13 Jun 2023 14:53

Authorities seeking to replace fertilizer duty with another mechanism as funds collected are lower than expected - newspaper

MOSCOW. June 13 (Interfax) - Russian authorities are seeking to cancel the export duty on mineral fertilizers put in place for this year and collect the planned amount by means of another mechanism or fundamentally adjust it, the Vedomosti newspaper reported, citing its sources.

The duty was to bring in about 120 billion rubles for the budget in 2023 (according to the Finance Ministry's forecast). The export duty is imposed when the export price of fertilizers exceeds $450 per ton. The rate is 23.5%, and the duty is universal for all types of mineral fertilizers.

As a source close to the government explained to the newspaper, revenues for the budget were not comparable to the amounts that plans had called for. The benchmark of $450/tonne is the cost of delivery based on the customs declaration. The content of useful substances in a ton of fertilizer varies, with the concentration varying even within the same type. To optimize their fiscal burden, companies sell more fertilizers with a relatively low concentration: formally, the price per ton is below the cutoff, but in fact this is manipulation of the terms, the source stressed. "Combined with transfer pricing, as manufacturers sell products through subsidiary traders, this allows companies to pay virtually no duty," the source explained.

A Finance Ministry spokesperson said that the duty generated about 5 billion rubles for the budget in 2023. "This is several times less than we had planned," the ministry said. But so far no decision to cancel the duty has been taken and the mechanism remains in force, the ministry spokesperson said.

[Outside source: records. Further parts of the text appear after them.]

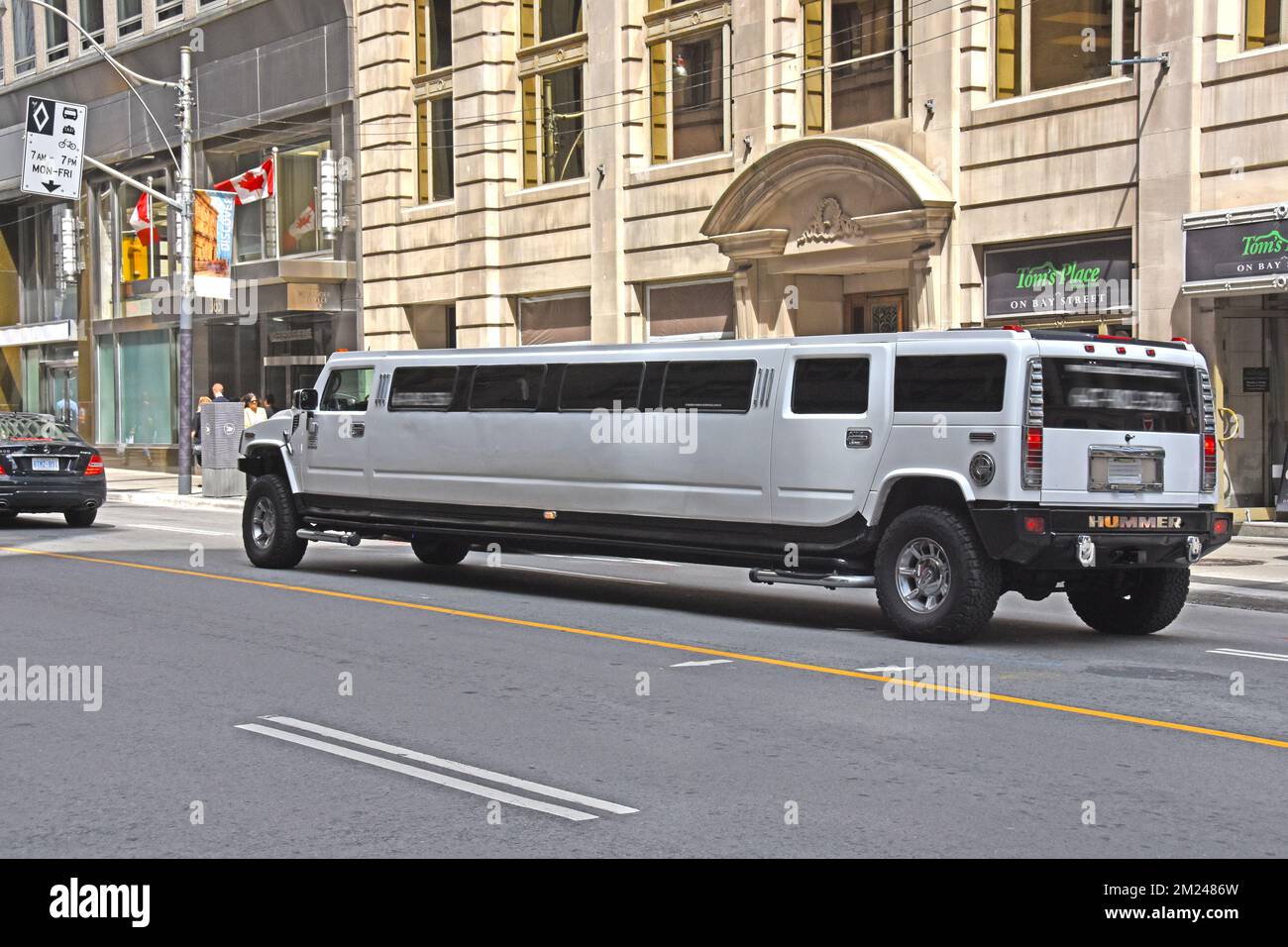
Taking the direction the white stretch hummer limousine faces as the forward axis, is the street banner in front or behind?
in front

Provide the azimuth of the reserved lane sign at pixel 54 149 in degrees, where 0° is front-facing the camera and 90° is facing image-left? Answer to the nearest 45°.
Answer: approximately 0°

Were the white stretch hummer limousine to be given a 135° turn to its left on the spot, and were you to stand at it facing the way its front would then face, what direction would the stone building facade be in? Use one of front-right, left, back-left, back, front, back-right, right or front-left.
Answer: back

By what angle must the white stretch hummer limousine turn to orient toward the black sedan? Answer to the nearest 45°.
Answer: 0° — it already faces it

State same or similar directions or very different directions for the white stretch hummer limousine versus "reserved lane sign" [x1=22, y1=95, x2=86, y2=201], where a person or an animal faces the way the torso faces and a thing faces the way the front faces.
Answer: very different directions

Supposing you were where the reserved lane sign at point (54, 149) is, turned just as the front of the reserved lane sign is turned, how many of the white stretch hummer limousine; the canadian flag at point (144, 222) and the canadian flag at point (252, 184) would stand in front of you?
1

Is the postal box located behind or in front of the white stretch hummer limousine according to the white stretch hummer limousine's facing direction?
in front

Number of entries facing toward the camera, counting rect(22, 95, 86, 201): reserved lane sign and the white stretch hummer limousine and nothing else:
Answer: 1

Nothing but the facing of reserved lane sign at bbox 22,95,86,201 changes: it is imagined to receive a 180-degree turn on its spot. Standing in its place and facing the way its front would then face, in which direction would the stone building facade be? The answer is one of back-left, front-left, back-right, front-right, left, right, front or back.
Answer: back-right

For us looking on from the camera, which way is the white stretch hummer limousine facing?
facing away from the viewer and to the left of the viewer

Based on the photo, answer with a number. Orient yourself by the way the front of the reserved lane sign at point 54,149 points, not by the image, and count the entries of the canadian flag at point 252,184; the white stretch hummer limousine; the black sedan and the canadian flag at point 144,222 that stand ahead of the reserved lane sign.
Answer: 2

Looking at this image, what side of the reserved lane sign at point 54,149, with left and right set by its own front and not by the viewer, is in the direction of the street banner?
left
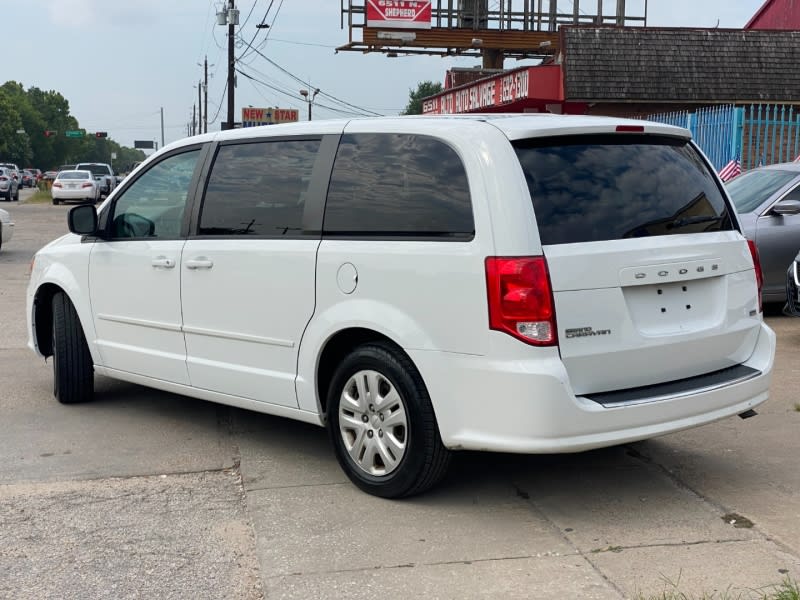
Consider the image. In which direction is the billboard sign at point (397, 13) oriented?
toward the camera

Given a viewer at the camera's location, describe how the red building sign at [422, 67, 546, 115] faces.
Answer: facing the viewer and to the left of the viewer

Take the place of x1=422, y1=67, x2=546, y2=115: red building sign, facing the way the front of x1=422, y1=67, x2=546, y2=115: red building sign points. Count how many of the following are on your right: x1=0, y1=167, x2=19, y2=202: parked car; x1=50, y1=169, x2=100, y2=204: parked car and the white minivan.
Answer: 2

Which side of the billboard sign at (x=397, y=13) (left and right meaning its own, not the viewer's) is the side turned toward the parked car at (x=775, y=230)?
front

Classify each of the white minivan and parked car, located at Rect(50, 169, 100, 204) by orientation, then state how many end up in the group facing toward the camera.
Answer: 0

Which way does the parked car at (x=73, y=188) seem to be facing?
away from the camera

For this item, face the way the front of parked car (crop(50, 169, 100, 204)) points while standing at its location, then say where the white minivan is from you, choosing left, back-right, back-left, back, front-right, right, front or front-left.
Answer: back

A source close to the government said that most likely collections from producers to the budget will be tied to some rent payments. In particular, fertilizer producers will have to pay taxes on extraction of minerals or additional income, he said. Another source said that it is possible to fine-tune the mechanism of the duty - to differentiate the benchmark depending on a subset of fertilizers, i.e., in fact, on the concentration of useful substances, or to peg the duty to world prices, not to export prices.

At the beginning of the year, Mikhail Rybnikov, head of Phosagro , asked the president to equalize the burden of the export duty for producers of different types of fertilizers. He suggested lowering the cutoff price for cheaper nitrogen and potash fertilizers, because the current approach, he said, discriminated against "more technologically advanced but less high-margin" producers of phosphate and complex fertilizers.